Jenny (diggensjenny) I have finish Gone Girl and understand what you mean Jeff and Phill. The plot of Gone Girl would not work with a different portrayal of Nick and Amy. I did enjoy reading Gone Girl. However, I do not like Nick or Amy. To me, Gone Girl talks about domestic violence from a male perspective. Does anyone agree with me?

"I often don't say things out loud, even when I should" Why does Nick stay silent so often?


message 16: by Phill (new)

Phill Featherstone (httpwwwgoodreadscomphillf) I think Nick's ... well, I won't commit it to print! But then, so is Amy. The domestic violence Amy goes in for is subtle, sinister and deadly. The two deserve each other!


message 17: by Jeff (new)

Jeff I think Amy know how to keep Nick silent, and worked hard at it. if he were a macho sort of person, she would have manipulated him with ego or pride (and it would have been a different story). I would agree, it is domestic abuse, to some degree in both directions, but Amy takes it to a whole new level.


message 18: by Jeff (new)

Jeff To answer the question, Nick is trying to cover himself mostly, but the control mechanism was lack of ability to confront others, to avoid. there may have been some noble intent behind keeping his mistress hidden to avoid hey being scandalized, but even then, I think he was saving his bacon.


message 19: by Jeff (new)

Jeff One thought I had was how similar Amy's ideal relationship mimicked her parents.

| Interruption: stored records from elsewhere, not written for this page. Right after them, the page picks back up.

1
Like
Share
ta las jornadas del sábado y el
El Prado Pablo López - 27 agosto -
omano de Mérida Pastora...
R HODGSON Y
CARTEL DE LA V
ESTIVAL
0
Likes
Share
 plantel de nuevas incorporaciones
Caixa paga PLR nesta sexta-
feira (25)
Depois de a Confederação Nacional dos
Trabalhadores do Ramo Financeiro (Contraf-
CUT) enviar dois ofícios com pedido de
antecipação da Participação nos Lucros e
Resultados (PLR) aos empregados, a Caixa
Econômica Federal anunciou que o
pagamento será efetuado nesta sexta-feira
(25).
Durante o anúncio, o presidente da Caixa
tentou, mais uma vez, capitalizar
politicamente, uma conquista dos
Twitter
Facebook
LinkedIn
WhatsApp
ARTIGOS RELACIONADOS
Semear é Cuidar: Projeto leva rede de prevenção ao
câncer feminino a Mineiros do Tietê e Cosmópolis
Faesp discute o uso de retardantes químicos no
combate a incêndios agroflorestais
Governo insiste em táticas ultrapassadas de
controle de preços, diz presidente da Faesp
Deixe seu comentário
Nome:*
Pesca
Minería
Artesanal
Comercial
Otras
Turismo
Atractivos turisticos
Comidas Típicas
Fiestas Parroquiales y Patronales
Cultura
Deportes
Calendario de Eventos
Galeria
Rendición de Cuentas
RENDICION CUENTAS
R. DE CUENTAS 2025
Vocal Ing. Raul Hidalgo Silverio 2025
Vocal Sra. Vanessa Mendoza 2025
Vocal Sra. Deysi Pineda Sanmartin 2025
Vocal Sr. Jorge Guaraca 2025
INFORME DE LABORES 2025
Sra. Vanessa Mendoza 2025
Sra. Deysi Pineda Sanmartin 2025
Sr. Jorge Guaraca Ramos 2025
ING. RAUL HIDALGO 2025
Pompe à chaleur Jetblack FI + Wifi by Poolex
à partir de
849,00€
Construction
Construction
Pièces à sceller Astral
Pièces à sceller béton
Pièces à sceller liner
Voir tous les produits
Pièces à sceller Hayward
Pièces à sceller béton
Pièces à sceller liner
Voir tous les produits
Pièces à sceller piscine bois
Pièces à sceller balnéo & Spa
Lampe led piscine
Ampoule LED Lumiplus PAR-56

I think that is normal, but it was interesting from a sociopath perspective. I was left wondering if her mom was the same way and we got glimpses of a high functioning version of the future of Amy and Nick. every time Nick mentioned them, they were sickeningly sweet, although there was a point where the mom reacted different it led me to believe the dad was nonconfrontational, just like Nick. Maybe it wasn't too Amy level, but it crossed my mind that it was a perpetuating thing, especially given the last gotcha. Thoughts?


message 20: by Jenny (last edited Jun 13, 2017 06:48PM) (new)

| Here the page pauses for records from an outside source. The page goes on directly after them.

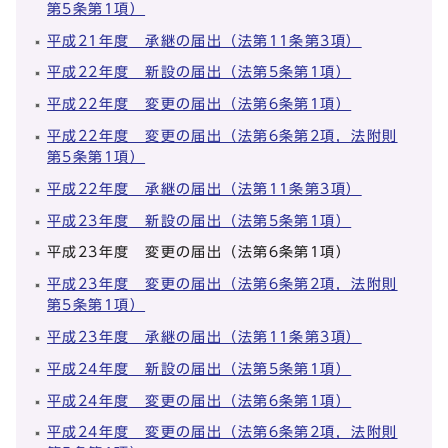
第5条第1項）
平成21年度 承継の届出（法第11条第3項）
平成22年度 新設の届出（法第5条第1項）
平成22年度 変更の届出（法第6条第1項）
平成22年度 変更の届出（法第6条第2項，法附則
第5条第1項）
平成22年度 承継の届出（法第11条第3項）
平成23年度 新設の届出（法第5条第1項）
平成23年度 変更の届出（法第6条第1項）
平成23年度 変更の届出（法第6条第2項，法附則
第5条第1項）
平成23年度 承継の届出（法第11条第3項）
平成24年度 新設の届出（法第5条第1項）
平成24年度 変更の届出（法第6条第1項）
平成24年度 変更の届出（法第6条第2項，法附則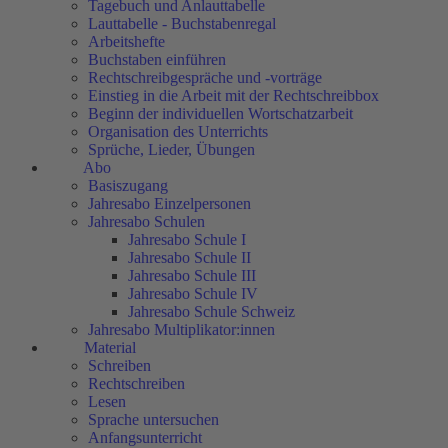
Tagebuch und Anlauttabelle
Lauttabelle - Buchstabenregal
Arbeitshefte
Buchstaben einführen
Rechtschreibgespräche und -vorträge
Einstieg in die Arbeit mit der Rechtschreibbox
Beginn der individuellen Wortschatzarbeit
Organisation des Unterrichts
Sprüche, Lieder, Übungen
Abo
Basiszugang
Jahresabo Einzelpersonen
Jahresabo Schulen
Jahresabo Schule I
Jahresabo Schule II
Jahresabo Schule III
Jahresabo Schule IV
Jahresabo Schule Schweiz
Jahresabo Multiplikator:innen
Material
Schreiben
Rechtschreiben
Lesen
Sprache untersuchen
Anfangsunterricht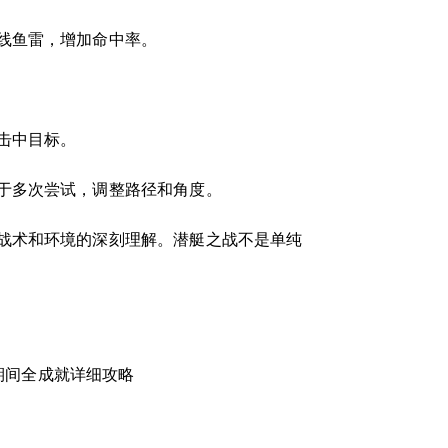
线鱼雷，增加命中率。
击中目标。
于多次尝试，调整路径和角度。
战术和环境的深刻理解。潜艇之战不是单纯
期间全成就详细攻略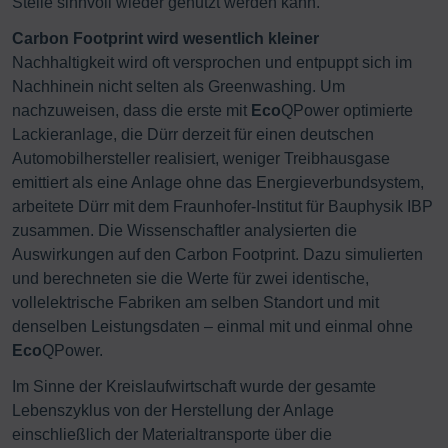
Stelle sinnvoll wieder genutzt werden kann.
Carbon Footprint wird wesentlich kleiner
Nachhaltigkeit wird oft versprochen und entpuppt sich im
Nachhinein nicht selten als Greenwashing. Um
nachzuweisen, dass die erste mit
Eco
QPower optimierte
Lackieranlage, die Dürr derzeit für einen deutschen
Automobilhersteller realisiert, weniger Treibhausgase
emittiert als eine Anlage ohne das Energieverbundsystem,
arbeitete Dürr mit dem Fraunhofer-Institut für Bauphysik IBP
zusammen. Die Wissenschaftler analysierten die
Auswirkungen auf den Carbon Footprint. Dazu simulierten
und berechneten sie die Werte für zwei identische,
vollelektrische Fabriken am selben Standort und mit
denselben Leistungsdaten – einmal mit und einmal ohne
Eco
QPower.
Im Sinne der Kreislaufwirtschaft wurde der gesamte
Lebenszyklus von der Herstellung der Anlage
einschließlich der Materialtransporte über die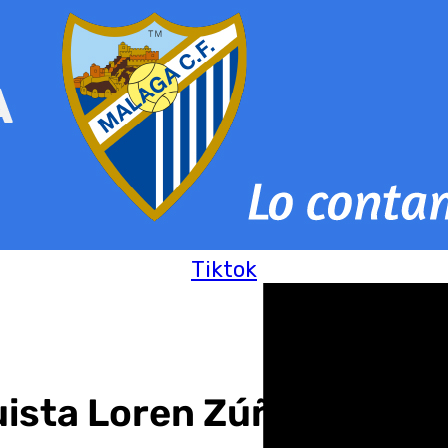
Tiktok
ista Loren Zúñiga en el 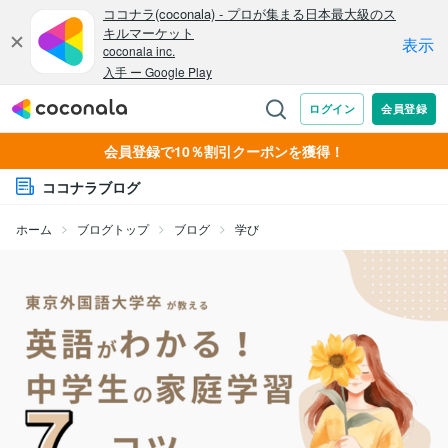
会員登録で10％割引クーポンを獲得！
ココナラブログ
ホーム
ブログトップ
ブログ
学び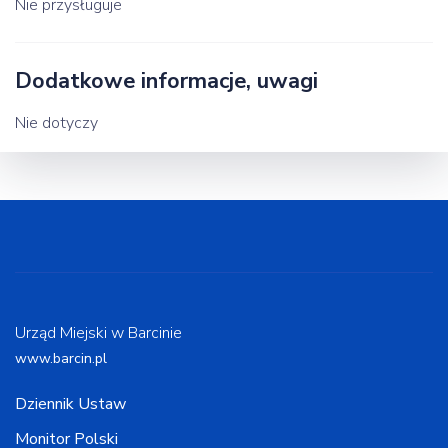
Nie przysługuje
Dodatkowe informacje, uwagi
Nie dotyczy
Urząd Miejski w Barcinie
www.barcin.pl
Dziennik Ustaw
Monitor Polski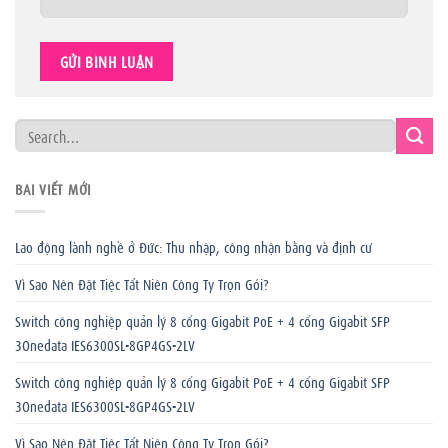
BÀI VIẾT MỚI
Lao động lành nghề ở Đức: Thu nhập, công nhận bằng và định cư
Vì Sao Nên Đặt Tiệc Tất Niên Công Ty Trọn Gói?
Switch công nghiệp quản lý 8 cổng Gigabit PoE + 4 cổng Gigabit SFP
3Onedata IES6300SL-8GP4GS-2LV
Switch công nghiệp quản lý 8 cổng Gigabit PoE + 4 cổng Gigabit SFP
3Onedata IES6300SL-8GP4GS-2LV
Vì Sao Nên Đặt Tiệc Tất Niên Công Ty Trọn Gói?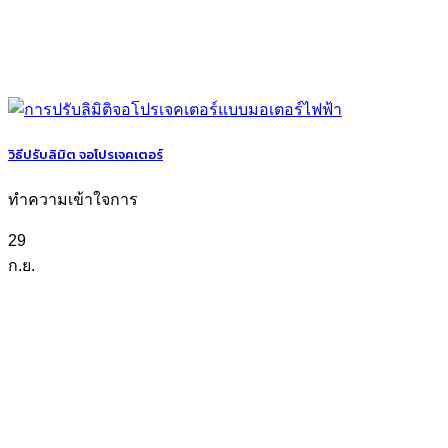
วิธีปรับลิมิต จอโปรเจคเตอร์
ทำความเข้าใจการ
29
ก.ย.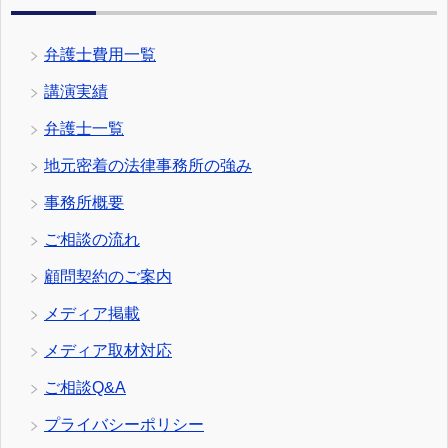
弁護士費用一覧
講演実績
弁護士一覧
地元密着の法律事務所の強み
事務所概要
ご相談の流れ
顧問契約のご案内
メディア掲載
メディア取材対応
ご相談Q&A
プライバシーポリシー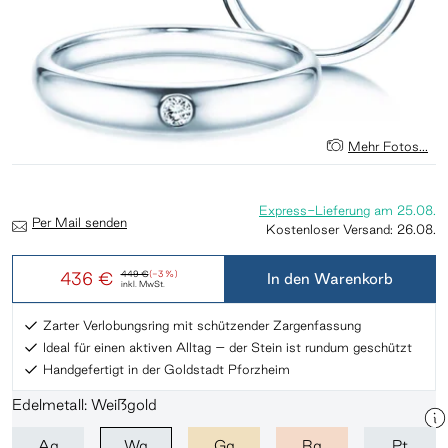
Mehr Fotos...
Express-Lieferung
am
25.08.
Per Mail senden
Kostenloser Versand:
26.08.
436 €
449 €
(-3 %)
In den Warenkorb
inkl. MwSt.
Zarter Verlobungsring mit schützender Zargenfassung
Ideal für einen aktiven Alltag – der Stein ist rundum geschützt
Handgefertigt in der Goldstadt Pforzheim
Edelmetall: Weißgold
Ag
Wg
Gg
Rg
Pt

Jenny (diggensjenny) The reason I like Gone Girl it does portray that domestic abuse not only happens to women but it can happen to men as well. Gone Girl also highlights the effects of domestic abuse through different generations.

I think that Nick keeps quiet because deep down he knows that Amy could kill his mistress if she finds out about her. Nick knows that he was too weak to protect her. Also, Nick enjoyed having a secret from Amy.

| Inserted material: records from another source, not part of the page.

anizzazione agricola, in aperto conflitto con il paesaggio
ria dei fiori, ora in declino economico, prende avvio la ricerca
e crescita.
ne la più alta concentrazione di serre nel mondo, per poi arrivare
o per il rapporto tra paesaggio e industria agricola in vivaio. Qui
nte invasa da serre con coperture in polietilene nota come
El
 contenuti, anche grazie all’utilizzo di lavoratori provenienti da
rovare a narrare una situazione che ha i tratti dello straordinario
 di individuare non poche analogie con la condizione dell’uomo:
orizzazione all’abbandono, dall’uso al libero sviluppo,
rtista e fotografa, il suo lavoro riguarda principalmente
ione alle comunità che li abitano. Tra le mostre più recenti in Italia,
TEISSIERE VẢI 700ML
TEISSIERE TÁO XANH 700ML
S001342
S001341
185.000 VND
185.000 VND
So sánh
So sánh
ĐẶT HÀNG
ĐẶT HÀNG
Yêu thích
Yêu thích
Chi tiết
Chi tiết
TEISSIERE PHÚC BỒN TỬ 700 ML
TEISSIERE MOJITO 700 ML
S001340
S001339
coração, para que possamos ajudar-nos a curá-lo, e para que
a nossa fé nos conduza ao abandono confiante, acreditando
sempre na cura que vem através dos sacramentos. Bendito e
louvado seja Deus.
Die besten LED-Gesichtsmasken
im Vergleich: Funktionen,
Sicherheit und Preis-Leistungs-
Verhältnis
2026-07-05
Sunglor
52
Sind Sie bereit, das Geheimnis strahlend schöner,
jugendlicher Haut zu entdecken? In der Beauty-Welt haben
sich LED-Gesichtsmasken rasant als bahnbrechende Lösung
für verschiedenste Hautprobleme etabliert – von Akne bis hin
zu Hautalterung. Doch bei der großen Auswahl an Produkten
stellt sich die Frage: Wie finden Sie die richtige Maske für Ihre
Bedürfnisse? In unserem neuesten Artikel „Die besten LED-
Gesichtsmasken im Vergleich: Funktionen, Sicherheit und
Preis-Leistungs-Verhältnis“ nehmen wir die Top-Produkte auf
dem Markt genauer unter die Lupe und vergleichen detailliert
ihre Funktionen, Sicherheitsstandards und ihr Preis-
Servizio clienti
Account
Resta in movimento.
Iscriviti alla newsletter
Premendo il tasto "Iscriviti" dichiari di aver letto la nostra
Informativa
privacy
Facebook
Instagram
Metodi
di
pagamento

Both Amy and Nick in a way deserve each other. After awhile I think it became a game to Amy to see how she could control Nick to do her bidding. I agree with you Jeff, Amy parents are the same as Amy and Nick and this was highlighted when Amy's parents meet Desi parents.

Desi must have been like Nick for Amy to be able to control.


message 21: by Jeff (new)

Jeff Maybe - at least a little. I was thinking with all of the other people that she manipulated throughout her life that she was good at it, either way. But Desi seemed more dominating and controlling himself. In fact, Desi seems to be more of a reflection of Amy than Nick, but their goals were different. Desi wanted to keep the object of his affection in a perfect, controlled world. He expected things to match the way he wanted it, and was subtle about it. He thought she should lose weight, so he controlled her intake of food. She was provided clothing he thought she should have. But Amy played the game and read people much better.

Desi had a complete blind spot when it came to Amy, probably draped around his ideal of her (maybe together on a Christmas card or her in a snow globe). I think he figured she would respond to his knight-in-white rescue, but maybe it was more like he figured she had nowhere to go (Amy may have even thought this in the book). Either way, she wrapped him around her finger.

BTW - I didn't like Desi either. :)


message 22: by Jeff (new)

Jeff by the way, I don't think I ever answered Jenny's question - yes, I do think this is a great perspective of domestic violence directed towards a man, as well as his passive aggressive response.


message 23: by Jenny (new)

Jenny (diggensjenny) I do not like any of the characters in this book. However, Gone Girl would not be so popular if Gillian Flynn portrayed her characters differently. Also, Gone Girl is great book club book it ensures discussion within the group. Jeff, I like your insight into the characters of Gone Girl.